§ 本文抜粋
-------

必要に迫られて読んだが、とっつきやすくてホッとした。
(岩波の同書も入手したのでいずれ読み比べます)
プーシキンはおそらく初めて読んだ。
ロシア文学自体、あまり熱心に読んでこなかったジャンル。
今後も長編には手を出せないと思うが、米原万里のおかげでロシア文学のイメージはかなり向上した。
ロシア文学といえば、雪と血と酒とカネのイメージで、本作もだいたいそんな感じだ。
粗筋のわりには、読後にはなぜか悲壮さが薄まっているのがプーシキンの手腕かもしれない。歌や恋や友情、忠義がうまく入り込むからだろうか。
前半は危なっかしいおぼっちゃまの任地への旅で、大丈夫かこれ、の連続。
話そのものはスルスル進む。章のはじめの歌の引用が効果的。
マリヤの登場でいきなりロマンスに舵を切ったと思ったら、プガチョフの乱で物語は急転する。
容赦なく激しいバイオレンスと、主人公サイドの綱渡りが続く。
全編を通して、じいや役がいいキャラクターで気に入った。
お金にうるさく、主人公のことを何より気にかけている。
隻眼の老軍人もいい。実質、要塞のボスだった老女もいい。(だからこそ、淡々と処理されるあのシーンは辛かった。)
プガチョフも非常に筋が通っていて、清々しいほど。最終章での彼もヒーロー役の最期のよう。
この性格は、昨年よく読んだ海賊ものでみかけるアウトローたちに通じるものがあった。(雪のせいで外界と閉ざされやすい状況になるのか、力関係が一瞬でひっくり返る怖さがある。)

-------

§ 収集資料
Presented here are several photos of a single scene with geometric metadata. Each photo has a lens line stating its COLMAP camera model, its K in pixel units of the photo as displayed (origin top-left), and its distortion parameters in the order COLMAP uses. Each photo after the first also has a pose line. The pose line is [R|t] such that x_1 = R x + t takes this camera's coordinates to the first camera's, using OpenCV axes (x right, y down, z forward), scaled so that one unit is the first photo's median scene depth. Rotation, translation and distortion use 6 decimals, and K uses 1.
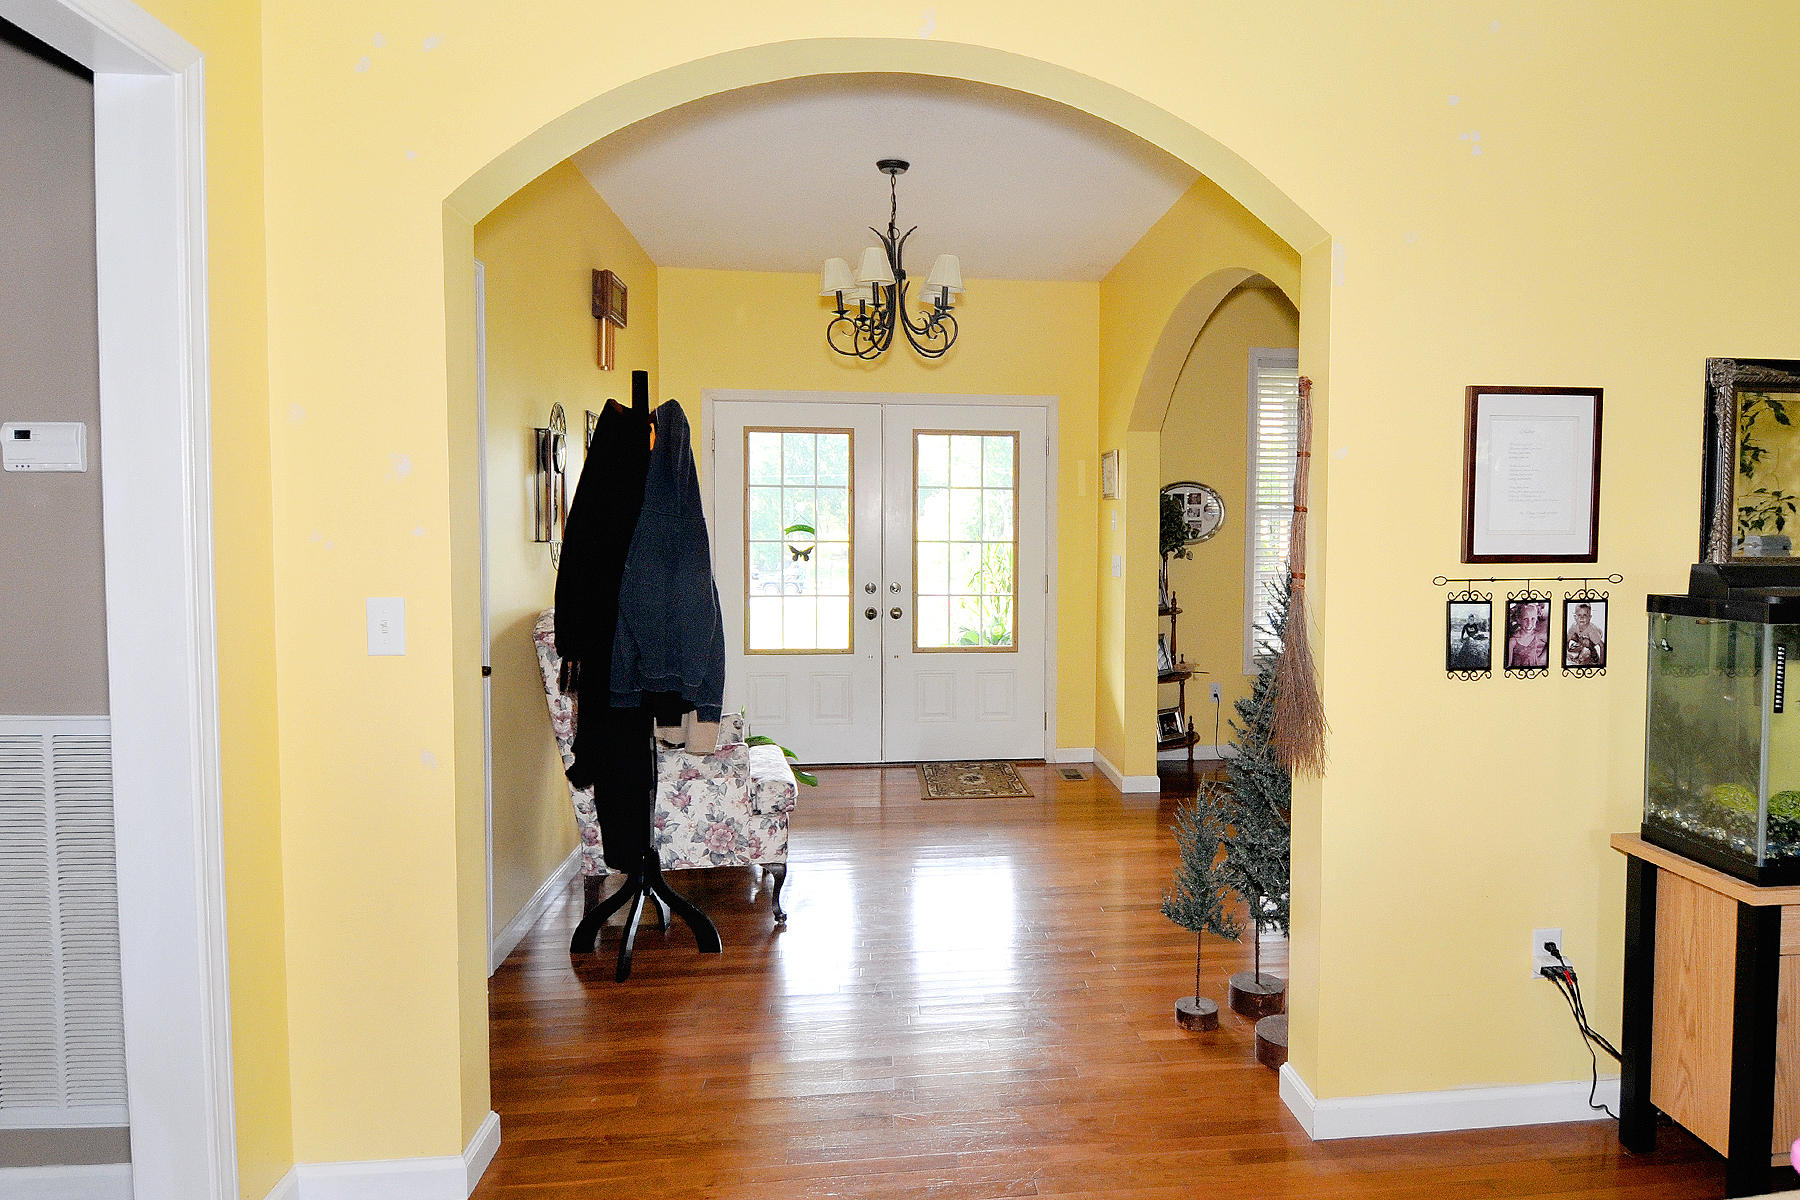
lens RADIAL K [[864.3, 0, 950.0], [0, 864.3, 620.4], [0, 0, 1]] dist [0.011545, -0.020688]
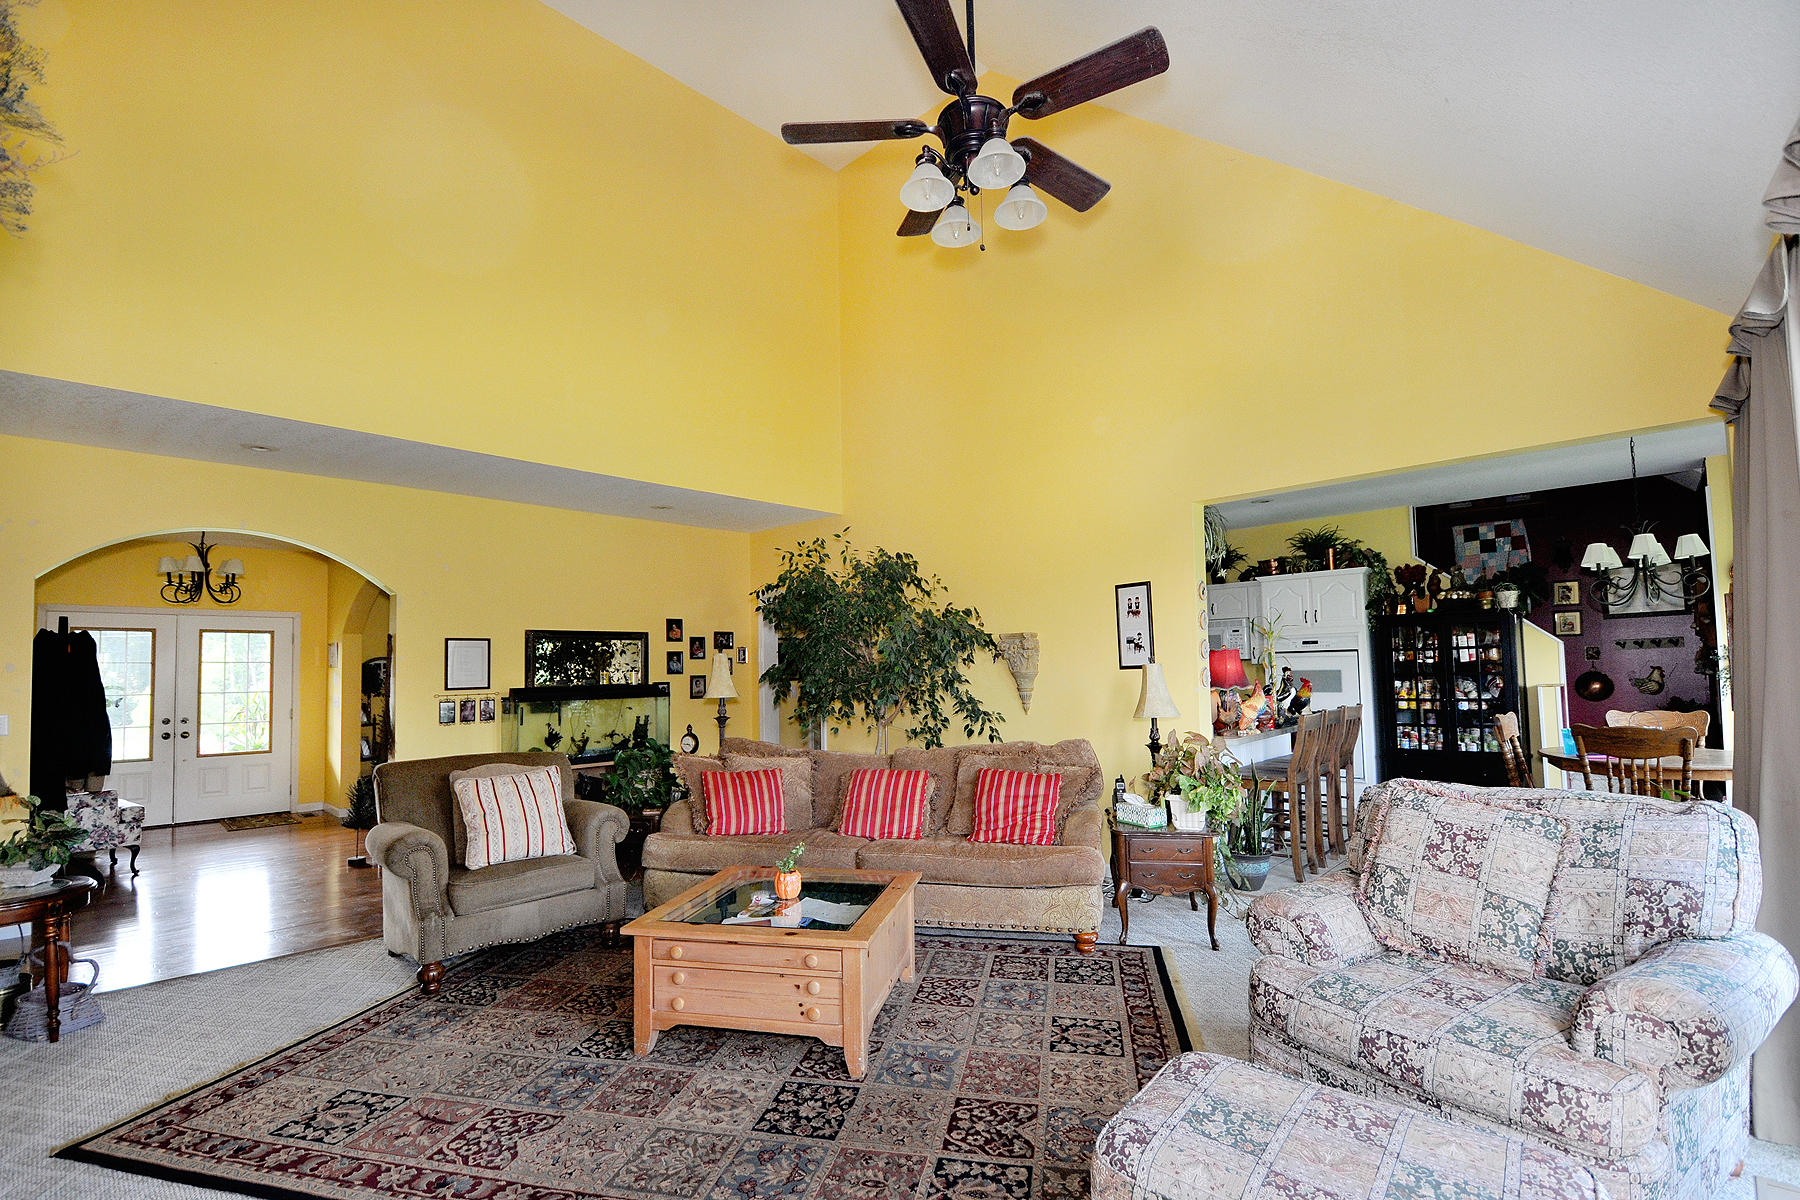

-------

本文抜粋によれば、作品の前半は何の旅として描かれているか。

危なっかしいおぼっちゃまの任地への旅だ。